→ **Exercise**
Look through the material beneath and copy each line with the word "middle".

→ **Working data**
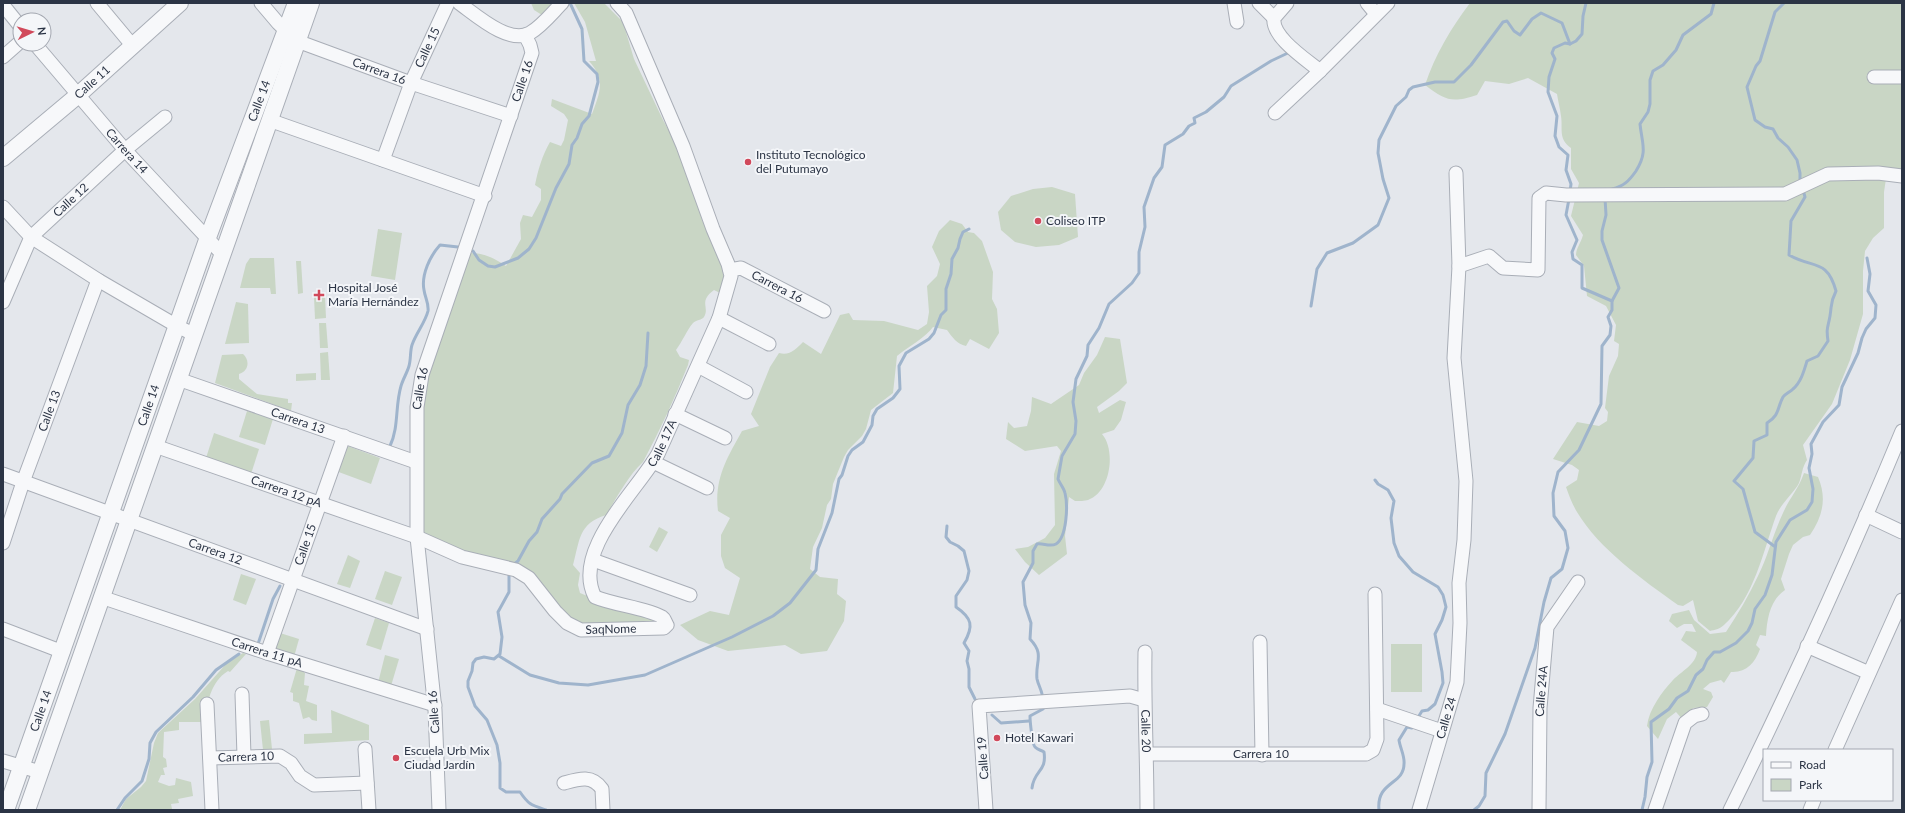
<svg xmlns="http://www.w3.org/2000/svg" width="1905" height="813" font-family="Lato,sans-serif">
  <rect width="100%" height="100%" fill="#e4e7ec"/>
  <!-- green -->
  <g fill="#c9d6c5">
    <path d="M531,3h27l-16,12 -8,-5z"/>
    <path d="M574,3h30l19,19 11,37 29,61 12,22 23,62 4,16 19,39 5,18 -6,16 -6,-3c-16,12 -4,17 -10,27 -2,3 -8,3 -11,6 -6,7 -11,19 -17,27l4,7 9,3 -1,5c-13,33 -28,65 -45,97 -16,15 -25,34 -37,53 -28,9 -26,25 -33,50l7,8 -2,12 2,8 44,18 38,11 -24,5 -63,-4 -47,-49 -48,-15 -58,-25v-81l3,-73 41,-122 5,-5c13,0 25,6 35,13l15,-27 -1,-16 3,-8 9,2 9,-17v-11l-6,-4c3,-15 7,-29 15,-43l11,4 3,-6 4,-20 -4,-6 -13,-8 1,-7 40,15c8,-22 14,-34 -3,-53h7l-11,-39z"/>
    <path d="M1470,3h432v169h-15l-3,20v36l-11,10 -8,13 -2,20v43l-13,46 -18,44 -29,41 4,15c-5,7 -5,15 -8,23 -5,10 -18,20 -23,33 -13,36 -22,82 -52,109 -4,4 -10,5 -14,6l-12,-10 -5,-21 -10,6 -5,-1c-35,-25 -79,-56 -101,-93 -5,-8 -8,-17 -11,-25l11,-7 2,-10 -7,-5 -19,-6 24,-37 22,4 8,-5 1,-9 -3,-4 4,-32 9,-20 1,-12 -5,-3 2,-16 -10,-19 -19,-10 -3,-30 -8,-11c0,-7 5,-12 7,-20l-12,-19 8,-33 -8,-14v-21c-13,-9 -8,-19 -10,-32 -1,-8 -3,-15 -4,-22l-29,-16 -19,6 -24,-3 -8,14c-25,8 -31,6 -52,-10 10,-30 26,-57 45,-82z"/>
    <path d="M1052,187l23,7 3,43 -19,8 -23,2 -21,-5 -14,-12 -3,-18 13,-16 22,-7z"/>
    <path d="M950,220l12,4 6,8 6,1 8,8 11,31 -1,27 5,10 2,24 -10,16 -19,-10 -4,7c-9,-2 -14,-9 -19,-16l-14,-3c-7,10 -25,20 -36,29l-4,37 -22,17 -5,19 -4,7 -14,14 -4,7 -11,27 -2,15 -4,6 -5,23 -9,19 -3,22 10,8 18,2 -1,15 9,7 -2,20 -17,30 -26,3 -16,-9 -57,6 -30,-11 -18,-15 30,-14 19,4 11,-37 -15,-10 -4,-12v-21l9,-17 -12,-7c-4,-32 9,-53 24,-80l17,-5 -8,-12 19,-47 9,-14c11,3 17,-4 24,-11l18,12 19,-39 9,-2 4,7 31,1 34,9 9,-6 2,-12 -2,-26 10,-10 3,-12 -8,-17 7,-16z"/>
    <path d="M378,229l24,4 -7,47 -24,-4z"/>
    <path d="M250,258h24l2,36h-5l-1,-6h-30l6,-24z"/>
    <path d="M296,261h5l2,32 -5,1z"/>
    <path d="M325,296l1,22 -11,1 -1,-22z"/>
    <path d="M236,302l12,2 1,39 -24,1z"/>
    <path d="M319,323h7l2,25h-8z"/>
    <path d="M1105,337l15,2 7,44 -8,8 -22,16 2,6 21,-13 6,2 -5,18 -7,10 -12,4c14,16 9,58 -14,66 -3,1 -9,1 -13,1l-6,-4 -4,39 2,18 -28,21 -14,-13 -10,-13 13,-2 17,-9 10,-13 -1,-51 7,-23 -4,-5 -32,5 -19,-12 2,-17 6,6 13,-2 4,-15 1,-14 19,7 28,-19 5,-12 13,-18z"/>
    <path d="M328,352l2,28h-9l-1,-27z"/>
    <path d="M243,354c7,6 6,17 -4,20v5l18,15 31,5v4h4l-1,8 -76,-28 7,-28z"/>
    <path d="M316,373v7l-20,1v-7z"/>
    <path d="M247,411l26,8 -8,26 -26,-8z"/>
    <path d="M214,433l45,16 -8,25 -45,-16z"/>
    <path d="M345,445l35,13 -9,26 -35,-13z"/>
    <path d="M1804,473l14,4c9,21 5,39 -8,58l-7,2 -10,8 -4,9 -8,25 4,11c-15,10 -18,29 -19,46l-6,-1 -4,10 4,4c-5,14 -14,24 -29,23l-7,11 -3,-3 -11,3 -7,6 8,3 2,5 -6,10 -14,1 -5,11 -5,1 -7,-8 -9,7 -9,20 -11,-13c2,-17 15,-34 26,-46 9,-9 23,-16 24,-28l-16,-12 5,-9 10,1 -4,-8h-8l-7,4 -8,-7 3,-7 17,-4 5,10 16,14 16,-2c12,-18 23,-37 32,-56 10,-20 15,-42 25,-63 6,-14 16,-25 21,-40z"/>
    <path d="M659,527l9,5 -11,20 -8,-5z"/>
    <path d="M348,555l12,6 -10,27 -13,-4z"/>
    <path d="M385,571l17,6 -10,28 -17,-6z"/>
    <path d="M241,574l15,5 -10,26 -13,-5z"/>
    <path d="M375,618l14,5 -8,27 -15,-5z"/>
    <path d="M280,633l19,6 -5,18 -20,-7z"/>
    <rect x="1391" y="644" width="31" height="48"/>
    <path d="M243,653l3,1 -16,18 -2,-1c-18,11 -20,32 -25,51h-24v8l-15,2 -1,25 3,2 1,8 -4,1 2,7h-4l-3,7 11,4 6,-1 1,-7 15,4 2,14 -15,3 1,4 -8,1 1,5 -6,1h-46l6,-11 15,-12 5,-6 8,-38 4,-10 37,-34 31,-35z"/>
    <path d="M385,655l14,4 -8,27 -13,-3z"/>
    <path d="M297,668l8,5 -1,12 5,1 -3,15 11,4v16l-5,-1 -3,-3 -6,2 -4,-16 -6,-2v-8l-3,-1z"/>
    <path d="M331,710l38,15v15l-65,4v-10l28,-1z"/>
    <path d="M269,720l3,29 -9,1 -3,-29z"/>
  </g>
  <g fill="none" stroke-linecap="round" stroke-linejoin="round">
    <!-- stream -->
    <g stroke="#9fb4cc" stroke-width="3">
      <path d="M1784,3l-9,9 -15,49 -4,5 -9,21 8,33 10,7 8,2 5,9 10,9 9,13 3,13v10"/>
      <path d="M1612,189c12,-3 17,-8 24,-18 12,-19 6,-27 4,-47l8,-12 2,-8v-24l3,-9 10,-6 13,-15 7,-15 28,-21 3,-11"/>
      <path d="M1570,192l1,-8 -5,-14 2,-15 -9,-8 -4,-11 2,-20 -9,-24 1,-15 6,-18 -3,-6 2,-5 11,-5 5,1 6,-3 6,-7 1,-18 3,-13"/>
      <path d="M1605,198l1,17 -4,16v9l17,48 -7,13"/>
      <path d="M473,251l6,9 9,6 7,1 23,-9 11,-9 7,-11 20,-50 13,-24 3,-19 5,-7 5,-14 7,-8 9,-34 -1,-8 -13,-13 -2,-32 -12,-26"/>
      <path d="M1311,306l6,-37 10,-16 26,-10 25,-18 11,-27 -6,-19 -5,-26 1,-13 17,-34 10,-9 3,-7 4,-3 22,-5h19l17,-17 32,-43 4,-1 7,10 6,4 12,-16 9,-6 21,10 8,21"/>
      <path d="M390,446c9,-19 5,-40 11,-60 2,-7 6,-13 8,-20 2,-7 1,-15 3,-21 4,-12 13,-22 16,-34 1,-8 -3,-13 -4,-21 -3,-15 6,-34 16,-45l18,2"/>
      <path d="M1375,480l3,4 10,6 6,11 -3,17 3,25 5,13 14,16 25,15 5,8 3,12 -4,13 -7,14 7,38 1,11 -8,21 -7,6 -6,1 -5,8"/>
      <path d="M947,526l-1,11 4,5 8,4 6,5 5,20 -2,9 -11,16v11c16,11 18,19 8,36l5,8 -2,10 2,8v18l6,12"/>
      <path d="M1774,546l-19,-14 -12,-43 -9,-8 19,-23 1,-17 13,-6v-12c13,-8 10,-15 16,-26 2,-3 7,-5 10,-8 8,-7 11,-18 14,-28l11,-5 10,-15c-2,-14 0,-13 2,-25 2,-12 0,-13 6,-25 -9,-33 -23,-22 -47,-36l2,-34 14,-24 -2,-7"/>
      <path d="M513,565l5,-4 11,-20 8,-9 5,-13 18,-20 2,-5 30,-31 17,-7 13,-23 6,-28 12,-20 6,-19 2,-33"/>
      <path d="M509,572v20l-11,20 4,25 -2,17 -6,5 -10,-2 -8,2 -3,4 -1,8 -4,10v6l7,19 12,14 10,25 3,18v25l6,4h14c9,13 11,13 26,18"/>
      <path d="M258,644l15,-45 7,-13"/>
      <path d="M499,656l31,19 29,8 29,2 57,-10 87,-38 41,-21 17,-13 26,-33 2,-21 14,-36 7,-34 3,-4 6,-19 4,-6 11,-8 9,-17 1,-9 4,-7 16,-11 7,-9 -1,-23 7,-13 23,-14 5,-6 7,-18 5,-5v-21l5,-15 1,-15 6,-11 2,-9 3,-7 6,-3"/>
      <path d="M1042,694c-1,-5 -4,-10 -5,-15 -2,-18 8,-24 -7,-40l1,-16 -6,-18 -2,-23 10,-19v-12l4,-7c6,-1 13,3 19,0 11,-7 12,-39 9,-51 -1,-5 -5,-9 -7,-14l4,-23 13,-22 1,-13 -3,-19 3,-23 11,-23 1,-11 11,-17 10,-24 23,-21 7,-10v-21l6,-25 -1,-20 10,-29 8,-11 3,-22 18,-11 6,-8 6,-3 -1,-5 12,-6 18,-15 7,-11 40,-25 19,-9"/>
      <path d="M992,715l9,8 28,-2"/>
      <path d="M1032,788c2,-18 15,-16 12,-36 -3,-2 -6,-2 -9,-5 -3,-3 -5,-27 -5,-31l13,-7"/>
      <path d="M117,810l8,-12 17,-17 7,-22 1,-16 6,-11 37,-35 23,-27 23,-16"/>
      <path d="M1379,810c-3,-29 25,-25 25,-46 1,-8 -4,-16 -5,-24l8,-13 5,1 2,-2"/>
      <path d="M1474,810l5,-4 6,-10 1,-23 19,-39 30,-86 9,-46 7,-24 11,-9 6,-21 -3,-17 -11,-15 -1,-23 5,-21 21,-22 22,-46 1,-58 8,-11 1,-9 -3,-9 4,-7v-9l-30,-13v-23l-9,-6 -1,-7 5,-12 -11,-25 3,-16"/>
      <path d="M1642,810l3,-13 2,-20 5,-15 -1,-40 18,-13 8,-11 11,-7 8,-16 7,-6 4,-9 7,-8h6l16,-9 12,-12 4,-8 3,-14 10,-14 7,-20 4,-33 14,-22 17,-10 5,-8 1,-13 -4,-21 3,-14 -1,-10 12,-22 16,-17 3,-18 16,-34 4,-15 4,-9 9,-11 1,-13 -8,-14 2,-17 -3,-16"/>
    </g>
    <defs>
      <g id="minor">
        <path d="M97,3l35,42"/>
        <path id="s1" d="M261,3l17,20 19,18 114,42 100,33"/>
        <path d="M459,3c17,12 50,42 71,30 12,-7 23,-21 32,-30"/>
        <path d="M1234,3l3,19"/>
        <path d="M1259,3l15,15"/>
        <path d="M1367,3l9,11"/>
        <path d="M3,5l17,21"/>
        <path id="s2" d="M35,44l90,106 98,105"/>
        <path d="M3,57l17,-15"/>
        <path d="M1320,71l68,-68"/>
        <path d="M1874,77h28"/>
        <path d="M1275,113l45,-42c-13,-11 -49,-34 -46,-53l13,-15"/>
        <path d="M269,120l216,76"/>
        <path id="s3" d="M383,160l28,-77 37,-80"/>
        <path d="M3,207l28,30 67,43 79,46 18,9"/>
        <path d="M1459,266l30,-10 14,12 35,2 1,-72 7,-5 20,2 219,-1 43,-20 50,-1 24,3"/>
        <path id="s4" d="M730,270l11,-2 83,43"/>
        <path id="s5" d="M3,302l28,-65 94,-87 40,-33"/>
        <path d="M719,318l50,26"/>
        <path d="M698,366l48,26"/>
        <path id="s6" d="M178,379l238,83"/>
        <path d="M675,414l50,24"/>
        <path id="s7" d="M155,446l262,91 45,20 54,13 13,8 26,33 12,12 14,7 83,-2 3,-3c-2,-3 -2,-6 -5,-8 -15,-9 -48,-12 -67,-20 -24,-46 42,-106 63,-143l61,-136 12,-42 -3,-12 -15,-35 -30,-83 -57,-133 -9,-10"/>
        <path d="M653,462l54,26"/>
        <path id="s8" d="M3,474l424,155"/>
        <path d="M1866,515l36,17"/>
        <path id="s9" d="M3,543l20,-61 75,-202"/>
        <path d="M593,560l97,35"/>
        <path id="s10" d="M101,597l166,56 168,52"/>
        <path d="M3,629l60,23"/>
        <path d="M1260,642l2,113"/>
        <path d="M1807,646l62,27"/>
        <path id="s11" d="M1145,652c-1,52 2,105 2,158"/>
        <path id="s12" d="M267,653l77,-217"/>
        <path d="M242,694l2,62"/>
        <path d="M207,704l5,106"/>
        <path d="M1377,709l65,22"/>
        <path d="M365,749l4,61"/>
        <path d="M1835,750l67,-150"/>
        <path id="s13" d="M1147,754h219l7,-4 4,-11 -2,-145"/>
        <path id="s14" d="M210,758l70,-2 11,7 9,13 14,9 53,-2"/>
        <path d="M3,761l37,11"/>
        <path d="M564,783c14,-4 28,-9 38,6l1,21"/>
        <path id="s15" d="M439,810l-4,-100 -18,-173v-130l5,-32 110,-322 -2,-8 -5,-10"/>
        <path d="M986,810l-7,-104 151,-10 14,4"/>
        <path id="s16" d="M1419,810l38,-128 3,-59 -1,-40 5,-43 2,-59 -12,-123 5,-92 -3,-93"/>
        <path id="s17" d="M1539,810l1,-102 7,-81 31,-45"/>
        <path d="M1655,810l30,-87 9,-7 8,-2"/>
        <path d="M1730,810c61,-124 119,-251 172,-379"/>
        <path d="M1810,810l4,-10"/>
      </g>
      <g id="tertiary">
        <path id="s18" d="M3,158l74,-62 103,-93"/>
        <path id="s19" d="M6,810l201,-570 89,-237"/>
        <path d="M27,810l284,-807"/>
      </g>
    </defs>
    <!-- minor casing -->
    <use href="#minor" stroke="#a9aeb7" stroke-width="15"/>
    <!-- tertiary casing -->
    <use href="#tertiary" stroke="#a9aeb7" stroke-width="18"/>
    <!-- minor -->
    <use href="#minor" stroke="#f7f8fa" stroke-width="13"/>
    <!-- tertiary -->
    <use href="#tertiary" stroke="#f7f8fa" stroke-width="16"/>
  </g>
  <!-- markers -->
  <g fill="#d1495b" stroke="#f4f6f9" stroke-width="1.5">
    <circle cx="748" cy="162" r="4"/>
    <circle cx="1038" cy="221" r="4"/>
    <path d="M317 289h4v4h4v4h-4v4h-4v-4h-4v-4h4z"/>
    <circle cx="997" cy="738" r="4"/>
    <circle cx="396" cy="758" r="4"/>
  </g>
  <g text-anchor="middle" stroke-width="4" stroke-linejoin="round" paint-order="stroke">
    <!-- street labels -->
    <g font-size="12" fill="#2b3445" stroke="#f4f6f9">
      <text dy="4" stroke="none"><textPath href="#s3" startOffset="121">Calle 15</textPath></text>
      <text dy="4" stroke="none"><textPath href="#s1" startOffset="140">Carrera 16</textPath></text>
      <text dy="4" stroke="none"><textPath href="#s18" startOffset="117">Calle 11</textPath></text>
      <text dy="4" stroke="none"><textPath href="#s15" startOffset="747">Calle 16</textPath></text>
      <text dy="4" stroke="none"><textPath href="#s19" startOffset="753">Calle 14</textPath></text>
      <text dy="4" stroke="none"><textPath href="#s2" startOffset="141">Carrera 14</textPath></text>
      <text dy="4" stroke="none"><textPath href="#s5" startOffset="125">Calle 12</textPath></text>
      <text dy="4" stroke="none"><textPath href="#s4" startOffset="52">Carrera 16</textPath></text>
      <text dy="4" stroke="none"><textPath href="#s15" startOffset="423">Calle 16</textPath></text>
      <text dy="4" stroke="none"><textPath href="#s19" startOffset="429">Calle 14</textPath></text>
      <text dy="4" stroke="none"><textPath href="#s9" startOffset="140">Calle 13</textPath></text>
      <text dy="4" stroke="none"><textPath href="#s6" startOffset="127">Carrera 13</textPath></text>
      <text dy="4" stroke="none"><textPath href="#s7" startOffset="814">Calle 17A</textPath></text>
      <text dy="4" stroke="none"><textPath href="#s7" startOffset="139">Carrera 12 pA</textPath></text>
      <text dy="4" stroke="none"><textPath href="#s12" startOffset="115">Calle 15</textPath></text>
      <text dy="4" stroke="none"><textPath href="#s8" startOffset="226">Carrera 12</textPath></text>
      <text dy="4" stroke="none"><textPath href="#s7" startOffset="502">SaqNome</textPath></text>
      <text dy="4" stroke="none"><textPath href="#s10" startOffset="175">Carrera 11 pA</textPath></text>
      <text dy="4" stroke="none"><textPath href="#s17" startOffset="119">Calle 24A</textPath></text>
      <text dy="4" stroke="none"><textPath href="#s19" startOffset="105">Calle 14</textPath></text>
      <text transform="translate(434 712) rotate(-94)" y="4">Calle 16</text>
      <text dy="4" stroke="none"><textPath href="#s16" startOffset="96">Calle 24</textPath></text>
      <text dy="4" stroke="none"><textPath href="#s11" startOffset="79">Calle 20</textPath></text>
      <text dy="4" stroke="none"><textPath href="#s13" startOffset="114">Carrera 10</textPath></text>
      <text dy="4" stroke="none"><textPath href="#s14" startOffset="36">Carrera 10</textPath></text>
      <text transform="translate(983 758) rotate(-94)" y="4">Calle 19</text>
    </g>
    <!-- poi labels -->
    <g font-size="12" fill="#2b3445" stroke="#f4f6f9" text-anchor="start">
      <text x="756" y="159">Instituto Tecnológico<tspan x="756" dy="14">del Putumayo</tspan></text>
      <text x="1046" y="225">Coliseo ITP</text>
      <text x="328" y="292">Hospital José<tspan x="328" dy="14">María Hernández</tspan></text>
      <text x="1005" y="742">Hotel Kawari</text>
      <text x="404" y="755">Escuela Urb Mix<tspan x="404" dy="14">Ciudad Jardín</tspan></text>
    </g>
  </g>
  <!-- border -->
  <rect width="1905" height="813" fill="none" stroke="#2b3445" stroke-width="8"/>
  <!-- legend -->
  <rect x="1763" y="749" width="130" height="52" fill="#f4f6f9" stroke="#a4a8b1"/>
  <rect x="1771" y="762" width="20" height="6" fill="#f7f8fa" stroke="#a4a8b1"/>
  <text x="1799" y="769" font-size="12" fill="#2b3445">Road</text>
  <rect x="1771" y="779" width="20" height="12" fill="#c9d6c5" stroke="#a4a8b1"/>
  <text x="1799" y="789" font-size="12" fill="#2b3445">Park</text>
  <!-- north arrow -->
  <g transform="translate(32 32) rotate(85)"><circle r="19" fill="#f4f6f9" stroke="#a4a8b1"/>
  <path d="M0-3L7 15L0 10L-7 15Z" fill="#d1495b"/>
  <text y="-6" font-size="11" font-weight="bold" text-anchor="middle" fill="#2b3445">N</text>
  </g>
</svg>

→ **Problem solution**
  <g text-anchor="middle" stroke-width="4" stroke-linejoin="round" paint-order="stroke">
  <text y="-6" font-size="11" font-weight="bold" text-anchor="middle" fill="#2b3445">N</text>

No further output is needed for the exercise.